◆ Excerpt to read ◆
== == ==
Considering the implications and merits of high-pass filters and aux-fed subwoofers as primary defensive strategies.

Recently, a colleague and I were working on a show in a highly reverberant space. Although we only had a few vocal microphones on stage, the room was an acoustic challenge, with a really nasty 80 Hz mode that rang like a bell for more than 2 seconds.

I asked my colleague if he was driving the system’s subwoofer via an aux bus, and he replied that he wasn’t, but that he was using high-pass filtering on the mic inputs. This prompted a discussion as to whether the two methods are equally effective at cleaning up the low end of a mix.

First, let’s define the issue.

A quick look with a spectrum analyzer will confirm that there is often a significant amount of sub-100 Hz signal content picked up by vocal mics on stage. This low-frequency energy consists of vocal pops and plosives, wind rumble, stage noise, traffic noise, handling noise, HVAC noise, and other annoyances.

In all but a few specific situations, this LF energy is unwanted clutter, usually manifesting as an annoying rumble from the subwoofers. The “booms” associated with vocal pops are typically the worst offenders – on plosive peaks, the energy between 60 and 80 Hz can actually exceed the level of the desired in-band vocal content if left uncorrected.

Obviously the optimal solution is to use the right microphone, and several models exist that are designed specifically for these types of problems. However, as is often the case, this was a “this is what we have to work with” situation.

Available Options

Aside from mic choice, there are two main defensive strategies: using high-pass filters on all inputs that don’t have useful LF information, and feeding the subwoofers from a post-fader auxiliary send (aux-fed subs or AFS) containing only the channels that do have useful LF information.

As a starting point, let’s look at a system that’s configured as left/right crossed over to the sub and tuned to a flat response.
== == ==
◆ Extracted material ◆
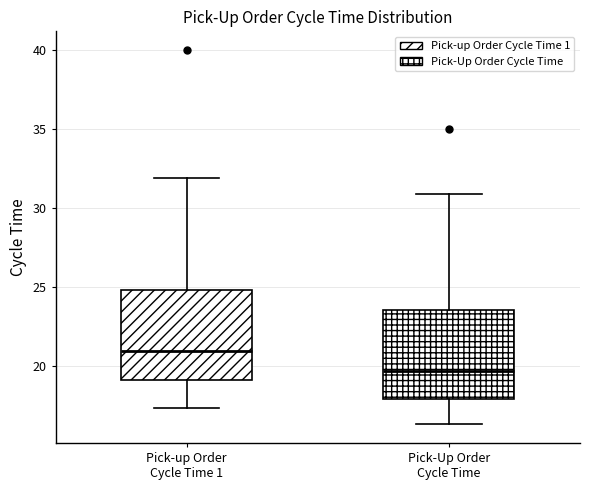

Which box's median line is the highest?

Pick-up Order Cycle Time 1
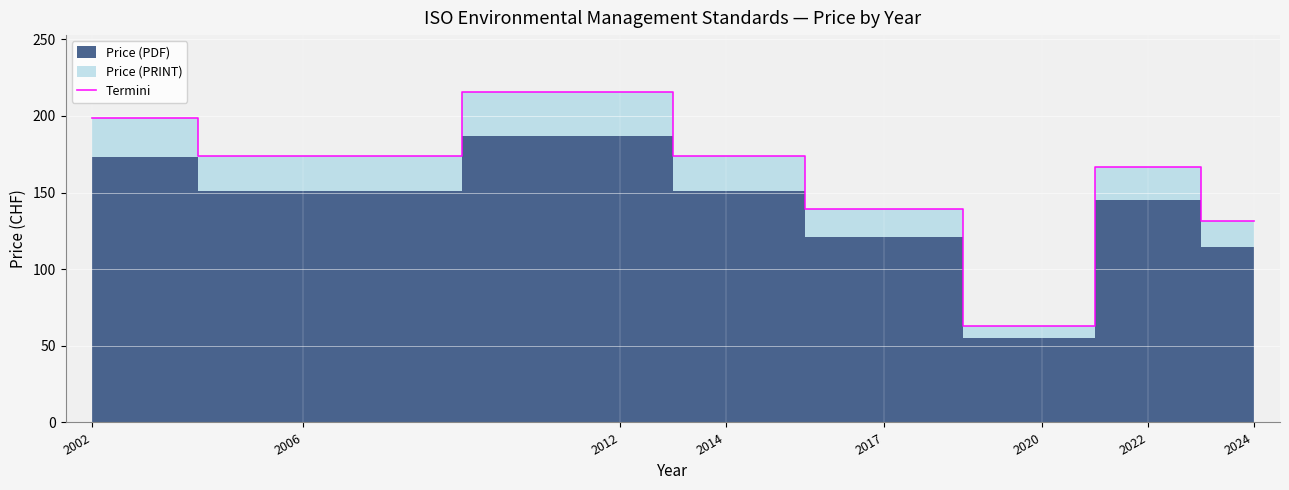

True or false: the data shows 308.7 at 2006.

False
== == ==
◆ To-do item ◆
Retype the passage of the high-pass filter article from "In all but a" to "if left uncorrected.", keeping every word and mark unchanged.

◆ Reply to the task ◆
In all but a few specific situations, this LF energy is unwanted clutter, usually manifesting as an annoying rumble from the subwoofers. The “booms” associated with vocal pops are typically the worst offenders – on plosive peaks, the energy between 60 and 80 Hz can actually exceed the level of the desired in-band vocal content if left uncorrected.